--- WHAT YOU SHOULD DO ---
Set down each line of the data below exactly.

--- SUPPLIED ENTRIES ---
·····

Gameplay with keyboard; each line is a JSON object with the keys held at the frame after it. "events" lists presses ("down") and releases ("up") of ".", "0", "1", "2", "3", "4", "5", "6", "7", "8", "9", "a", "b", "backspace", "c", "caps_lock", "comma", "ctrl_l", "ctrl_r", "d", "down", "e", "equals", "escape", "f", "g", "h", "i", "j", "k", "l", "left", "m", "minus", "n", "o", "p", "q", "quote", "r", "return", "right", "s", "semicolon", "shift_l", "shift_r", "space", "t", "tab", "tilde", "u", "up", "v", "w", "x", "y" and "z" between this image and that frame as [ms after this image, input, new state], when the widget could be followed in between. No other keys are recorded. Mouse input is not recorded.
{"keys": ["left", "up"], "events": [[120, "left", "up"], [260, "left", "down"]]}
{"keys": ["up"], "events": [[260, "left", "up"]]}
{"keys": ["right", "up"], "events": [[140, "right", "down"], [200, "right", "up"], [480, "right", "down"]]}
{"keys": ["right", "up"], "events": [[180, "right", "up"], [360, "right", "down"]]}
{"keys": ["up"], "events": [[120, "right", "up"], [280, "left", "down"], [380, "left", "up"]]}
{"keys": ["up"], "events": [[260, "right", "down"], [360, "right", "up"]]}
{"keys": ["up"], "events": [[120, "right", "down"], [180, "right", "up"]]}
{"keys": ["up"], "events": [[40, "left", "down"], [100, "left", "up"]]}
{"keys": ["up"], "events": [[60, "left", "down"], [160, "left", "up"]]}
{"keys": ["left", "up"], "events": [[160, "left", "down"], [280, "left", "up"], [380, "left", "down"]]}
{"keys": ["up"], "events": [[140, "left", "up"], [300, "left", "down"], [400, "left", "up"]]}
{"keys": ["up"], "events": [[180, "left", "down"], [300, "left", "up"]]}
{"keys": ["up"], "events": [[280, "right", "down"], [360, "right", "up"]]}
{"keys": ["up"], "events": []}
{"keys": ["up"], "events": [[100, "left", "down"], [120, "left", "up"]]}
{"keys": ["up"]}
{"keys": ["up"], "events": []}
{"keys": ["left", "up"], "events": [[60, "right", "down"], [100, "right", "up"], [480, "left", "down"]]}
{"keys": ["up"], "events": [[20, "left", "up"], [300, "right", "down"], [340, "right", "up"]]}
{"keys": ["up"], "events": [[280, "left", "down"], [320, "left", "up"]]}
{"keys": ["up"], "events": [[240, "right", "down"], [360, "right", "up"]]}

·····

--- EXERCISE SOLUTION ---
Gameplay with keyboard; each line is a JSON object with the keys held at the frame after it. "events" lists presses ("down") and releases ("up") of ".", "0", "1", "2", "3", "4", "5", "6", "7", "8", "9", "a", "b", "backspace", "c", "caps_lock", "comma", "ctrl_l", "ctrl_r", "d", "down", "e", "equals", "escape", "f", "g", "h", "i", "j", "k", "l", "left", "m", "minus", "n", "o", "p", "q", "quote", "r", "return", "right", "s", "semicolon", "shift_l", "shift_r", "space", "t", "tab", "tilde", "u", "up", "v", "w", "x", "y" and "z" between this image and that frame as [ms after this image, input, new state], when the widget could be followed in between. No other keys are recorded. Mouse input is not recorded.
{"keys": ["left", "up"], "events": [[120, "left", "up"], [260, "left", "down"]]}
{"keys": ["up"], "events": [[260, "left", "up"]]}
{"keys": ["right", "up"], "events": [[140, "right", "down"], [200, "right", "up"], [480, "right", "down"]]}
{"keys": ["right", "up"], "events": [[180, "right", "up"], [360, "right", "down"]]}
{"keys": ["up"], "events": [[120, "right", "up"], [280, "left", "down"], [380, "left", "up"]]}
{"keys": ["up"], "events": [[260, "right", "down"], [360, "right", "up"]]}
{"keys": ["up"], "events": [[120, "right", "down"], [180, "right", "up"]]}
{"keys": ["up"], "events": [[40, "left", "down"], [100, "left", "up"]]}
{"keys": ["up"], "events": [[60, "left", "down"], [160, "left", "up"]]}
{"keys": ["left", "up"], "events": [[160, "left", "down"], [280, "left", "up"], [380, "left", "down"]]}
{"keys": ["up"], "events": [[140, "left", "up"], [300, "left", "down"], [400, "left", "up"]]}
{"keys": ["up"], "events": [[180, "left", "down"], [300, "left", "up"]]}
{"keys": ["up"], "events": [[280, "right", "down"], [360, "right", "up"]]}
{"keys": ["up"], "events": []}
{"keys": ["up"], "events": [[100, "left", "down"], [120, "left", "up"]]}
{"keys": ["up"]}
{"keys": ["up"], "events": []}
{"keys": ["left", "up"], "events": [[60, "right", "down"], [100, "right", "up"], [480, "left", "down"]]}
{"keys": ["up"], "events": [[20, "left", "up"], [300, "right", "down"], [340, "right", "up"]]}
{"keys": ["up"], "events": [[280, "left", "down"], [320, "left", "up"]]}
{"keys": ["up"], "events": [[240, "right", "down"], [360, "right", "up"]]}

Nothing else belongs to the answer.